On Sunday DAL1211, a Boeing 767, reported a laser strike inbound at 2,500 feet while westbound seven miles east of LAX around 4:45 p.m. At the exact same time DAL34, a Boeing 767, reported a laser strike outbound at 14,000 feet while northeast bound about 12 miles northeast of LAX.
And DAL984, a Boeing 737, reported a laser strike inbound while heading west at 6,000 feet approximately 25 miles east of LAX around 10:30 p.m.
That same night a first officer had to be cleared by a doctor in Oregon after jetting from LAX to Medford.
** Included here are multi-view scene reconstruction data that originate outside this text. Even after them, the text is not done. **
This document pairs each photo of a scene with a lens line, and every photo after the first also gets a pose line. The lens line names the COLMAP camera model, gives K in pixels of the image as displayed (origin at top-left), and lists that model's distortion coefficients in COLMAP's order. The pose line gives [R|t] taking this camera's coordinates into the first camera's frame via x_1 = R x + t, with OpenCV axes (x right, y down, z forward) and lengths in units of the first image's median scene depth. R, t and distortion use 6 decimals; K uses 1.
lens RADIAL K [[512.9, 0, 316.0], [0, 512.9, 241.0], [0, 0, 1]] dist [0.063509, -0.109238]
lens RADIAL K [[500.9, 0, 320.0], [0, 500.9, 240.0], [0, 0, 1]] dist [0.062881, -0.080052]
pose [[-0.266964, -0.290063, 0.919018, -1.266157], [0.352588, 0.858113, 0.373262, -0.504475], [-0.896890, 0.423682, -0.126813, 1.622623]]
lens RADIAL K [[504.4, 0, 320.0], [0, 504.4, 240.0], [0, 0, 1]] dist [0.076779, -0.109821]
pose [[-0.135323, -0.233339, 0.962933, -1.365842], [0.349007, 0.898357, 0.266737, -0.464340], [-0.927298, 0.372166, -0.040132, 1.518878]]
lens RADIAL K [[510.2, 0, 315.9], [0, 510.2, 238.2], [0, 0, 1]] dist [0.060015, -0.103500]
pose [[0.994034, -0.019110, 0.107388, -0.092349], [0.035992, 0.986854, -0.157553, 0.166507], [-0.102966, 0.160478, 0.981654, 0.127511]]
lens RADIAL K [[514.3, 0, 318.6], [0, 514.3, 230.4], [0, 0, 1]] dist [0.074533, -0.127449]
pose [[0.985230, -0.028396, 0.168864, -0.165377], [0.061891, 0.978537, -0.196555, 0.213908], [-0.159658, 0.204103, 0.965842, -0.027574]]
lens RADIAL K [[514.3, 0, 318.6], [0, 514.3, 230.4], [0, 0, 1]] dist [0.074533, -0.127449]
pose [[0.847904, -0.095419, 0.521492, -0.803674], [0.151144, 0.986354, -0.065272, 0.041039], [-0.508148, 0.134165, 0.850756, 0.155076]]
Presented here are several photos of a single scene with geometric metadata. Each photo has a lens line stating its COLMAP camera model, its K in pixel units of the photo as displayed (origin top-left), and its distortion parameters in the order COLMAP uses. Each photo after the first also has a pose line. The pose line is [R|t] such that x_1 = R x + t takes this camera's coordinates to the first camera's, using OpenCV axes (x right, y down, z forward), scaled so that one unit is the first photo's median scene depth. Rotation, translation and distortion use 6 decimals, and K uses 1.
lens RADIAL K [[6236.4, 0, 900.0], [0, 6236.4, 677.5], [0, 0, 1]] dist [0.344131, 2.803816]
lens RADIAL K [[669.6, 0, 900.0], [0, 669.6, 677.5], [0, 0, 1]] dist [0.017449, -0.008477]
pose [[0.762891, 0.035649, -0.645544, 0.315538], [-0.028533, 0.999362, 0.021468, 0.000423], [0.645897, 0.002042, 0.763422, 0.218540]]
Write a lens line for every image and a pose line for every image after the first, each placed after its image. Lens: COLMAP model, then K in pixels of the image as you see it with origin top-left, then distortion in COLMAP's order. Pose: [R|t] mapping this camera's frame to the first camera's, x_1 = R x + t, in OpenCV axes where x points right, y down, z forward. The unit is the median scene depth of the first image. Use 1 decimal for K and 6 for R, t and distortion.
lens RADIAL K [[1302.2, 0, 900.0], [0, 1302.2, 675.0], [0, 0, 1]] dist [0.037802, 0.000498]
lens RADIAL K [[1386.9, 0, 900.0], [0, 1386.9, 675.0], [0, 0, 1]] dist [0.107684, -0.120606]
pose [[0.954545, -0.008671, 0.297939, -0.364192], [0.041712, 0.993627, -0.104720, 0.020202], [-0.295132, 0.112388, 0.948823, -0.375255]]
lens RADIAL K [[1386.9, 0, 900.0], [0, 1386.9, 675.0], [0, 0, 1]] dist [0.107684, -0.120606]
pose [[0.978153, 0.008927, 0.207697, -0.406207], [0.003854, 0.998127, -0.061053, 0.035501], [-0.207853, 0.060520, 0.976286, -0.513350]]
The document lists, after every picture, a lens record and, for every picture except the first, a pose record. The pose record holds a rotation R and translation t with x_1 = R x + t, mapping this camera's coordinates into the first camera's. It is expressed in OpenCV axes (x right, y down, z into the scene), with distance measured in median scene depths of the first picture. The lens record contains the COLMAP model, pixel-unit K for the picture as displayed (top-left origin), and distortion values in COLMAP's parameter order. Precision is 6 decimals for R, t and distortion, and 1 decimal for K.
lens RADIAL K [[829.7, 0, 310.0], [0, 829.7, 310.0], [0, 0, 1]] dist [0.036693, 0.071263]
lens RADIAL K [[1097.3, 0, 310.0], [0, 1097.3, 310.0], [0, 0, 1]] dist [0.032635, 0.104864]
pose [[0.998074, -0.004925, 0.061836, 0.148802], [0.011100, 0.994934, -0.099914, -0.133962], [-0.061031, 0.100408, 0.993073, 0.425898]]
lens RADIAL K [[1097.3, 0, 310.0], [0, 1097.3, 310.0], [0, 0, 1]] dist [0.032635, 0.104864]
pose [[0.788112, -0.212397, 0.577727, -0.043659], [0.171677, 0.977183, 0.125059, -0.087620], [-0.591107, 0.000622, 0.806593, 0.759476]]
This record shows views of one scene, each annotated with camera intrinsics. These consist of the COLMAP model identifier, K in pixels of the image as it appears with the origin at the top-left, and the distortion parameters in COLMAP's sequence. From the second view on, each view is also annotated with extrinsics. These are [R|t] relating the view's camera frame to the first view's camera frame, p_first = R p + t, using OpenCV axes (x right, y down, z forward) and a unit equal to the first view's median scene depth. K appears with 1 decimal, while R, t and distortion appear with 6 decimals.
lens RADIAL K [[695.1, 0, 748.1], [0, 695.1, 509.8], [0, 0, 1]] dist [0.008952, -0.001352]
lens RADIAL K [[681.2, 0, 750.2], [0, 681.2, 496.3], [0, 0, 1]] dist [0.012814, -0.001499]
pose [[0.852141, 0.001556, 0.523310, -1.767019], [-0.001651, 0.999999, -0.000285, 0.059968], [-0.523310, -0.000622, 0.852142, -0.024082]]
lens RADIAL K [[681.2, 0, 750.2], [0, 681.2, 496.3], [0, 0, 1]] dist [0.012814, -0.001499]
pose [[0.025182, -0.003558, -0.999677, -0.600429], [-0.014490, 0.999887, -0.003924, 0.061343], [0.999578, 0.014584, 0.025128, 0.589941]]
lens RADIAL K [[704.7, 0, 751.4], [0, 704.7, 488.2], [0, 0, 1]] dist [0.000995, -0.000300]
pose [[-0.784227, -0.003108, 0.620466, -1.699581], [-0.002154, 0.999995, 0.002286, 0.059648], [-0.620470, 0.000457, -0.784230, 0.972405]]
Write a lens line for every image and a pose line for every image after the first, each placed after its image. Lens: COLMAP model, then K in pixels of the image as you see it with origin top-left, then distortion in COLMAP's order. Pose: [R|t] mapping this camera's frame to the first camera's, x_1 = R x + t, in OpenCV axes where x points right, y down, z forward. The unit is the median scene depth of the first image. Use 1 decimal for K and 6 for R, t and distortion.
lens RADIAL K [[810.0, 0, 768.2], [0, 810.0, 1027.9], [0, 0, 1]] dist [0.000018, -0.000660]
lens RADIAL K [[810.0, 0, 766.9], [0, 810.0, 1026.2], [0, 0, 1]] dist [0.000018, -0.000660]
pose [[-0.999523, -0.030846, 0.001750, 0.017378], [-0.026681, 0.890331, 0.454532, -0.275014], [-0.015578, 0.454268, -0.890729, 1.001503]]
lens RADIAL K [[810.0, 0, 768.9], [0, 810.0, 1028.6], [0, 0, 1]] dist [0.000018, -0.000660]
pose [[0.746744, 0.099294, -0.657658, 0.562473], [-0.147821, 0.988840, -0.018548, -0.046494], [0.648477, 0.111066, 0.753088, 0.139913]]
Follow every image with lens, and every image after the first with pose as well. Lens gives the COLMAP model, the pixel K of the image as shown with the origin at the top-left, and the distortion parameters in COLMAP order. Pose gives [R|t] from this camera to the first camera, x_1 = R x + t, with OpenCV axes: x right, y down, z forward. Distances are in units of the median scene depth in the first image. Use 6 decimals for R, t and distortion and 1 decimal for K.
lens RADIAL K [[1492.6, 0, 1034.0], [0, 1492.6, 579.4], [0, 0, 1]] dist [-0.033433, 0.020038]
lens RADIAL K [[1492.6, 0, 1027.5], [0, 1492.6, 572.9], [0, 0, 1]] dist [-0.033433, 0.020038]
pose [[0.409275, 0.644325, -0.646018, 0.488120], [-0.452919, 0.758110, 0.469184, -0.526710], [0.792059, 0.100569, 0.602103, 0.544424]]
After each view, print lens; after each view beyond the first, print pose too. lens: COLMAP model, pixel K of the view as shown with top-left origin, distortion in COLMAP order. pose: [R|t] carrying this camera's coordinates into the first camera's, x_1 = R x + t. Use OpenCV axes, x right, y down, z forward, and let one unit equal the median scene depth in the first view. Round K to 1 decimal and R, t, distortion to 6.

He was targeted by a laser while preparing to land.
It is unclear at the moment if any of the incidents are related.
The numbers of such incidents have jumped significantly, with pilots reporting 100 laser strikes around Los Angeles in 2014 through December 11.
Nationwide, the Federal Aviation Administration reported the number of lasers being pointed at aircraft jumped from 384 in 2006 to 3,960 in 2013, an average of 11 per day.